Guy, having slept on this, I would like to stress the value of your post(s) to critiquing the way the “caring household” analogy is commonly applied in Evolutionary Creation, however it applies to your own.
On your own position, I’m not sure we’ve yet worked through to clarifying exactly what that is, and so I’m unclear the extent to which I agree or disagree on its internal consistency, let alone its content.
But I agree with you that the analogy applies very badly to randomness, and only makes any sense of divine indeterminacy via the medium of some kind of free and responsible choice (whoever or whatever is thought to be exerting it).
Yet as used by people like Darrel Falk or other BioLogians, the underlying aim of the co-creation trope is to affirm mainstream evolutionary theory, by allowing evolution to be at least partly open-ended and so “free” of the “puppetmaster God who calls all the shots”. In other words, the analogy is usually employed so that the evolutionary process can remain scientific and “natural,” and not directed by God.
But as you rightly say, since the analogy doesn’t work with the concept of randomness, what is actually being proposed is some form of vitalistic teleology in the evolutionary process. Whilst one could make some kind of case for that via (at one extreme) Shapiro’s natural genetic engineering or (at the other) panpsychism, it is nothing to do with how “mainstream™” science understands evolution, whether that be classical adaptationism or neutral theory.

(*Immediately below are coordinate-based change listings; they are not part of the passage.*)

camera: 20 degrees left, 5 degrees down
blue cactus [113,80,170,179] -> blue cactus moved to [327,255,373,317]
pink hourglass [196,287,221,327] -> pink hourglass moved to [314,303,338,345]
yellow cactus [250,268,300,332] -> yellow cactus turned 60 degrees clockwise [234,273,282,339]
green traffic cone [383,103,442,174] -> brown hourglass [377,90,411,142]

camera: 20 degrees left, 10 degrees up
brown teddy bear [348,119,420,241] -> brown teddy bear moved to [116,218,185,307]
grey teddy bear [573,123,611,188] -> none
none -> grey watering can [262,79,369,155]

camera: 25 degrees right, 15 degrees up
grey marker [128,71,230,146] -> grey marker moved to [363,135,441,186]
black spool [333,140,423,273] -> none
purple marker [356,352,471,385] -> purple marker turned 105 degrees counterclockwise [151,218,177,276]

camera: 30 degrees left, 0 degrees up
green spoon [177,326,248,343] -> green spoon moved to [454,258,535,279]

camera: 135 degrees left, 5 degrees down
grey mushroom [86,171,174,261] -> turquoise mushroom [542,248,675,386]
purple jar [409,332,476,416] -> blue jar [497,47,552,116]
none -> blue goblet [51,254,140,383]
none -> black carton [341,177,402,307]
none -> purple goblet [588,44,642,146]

So it is actually making theistic evolution into a new variation of a long-discarded Lamarckianism or vitalism that is heterodox scientifically as well as theologically novel. It makes “Evolutionary Creation” a new theory altogether, which I’m sure is not what was intended by its proponents - or in other words, as I’ve been saying for years, it’s incoherent.
And it still does nothing to explain the current BioLogos position that mankind was always intended by God to arise: an end determined from the beginning of creation arrives via a process (whether random or vitalistic) that is insisted to be undetermined. As Aquinas said, even God cannot make “Yes” be “No.”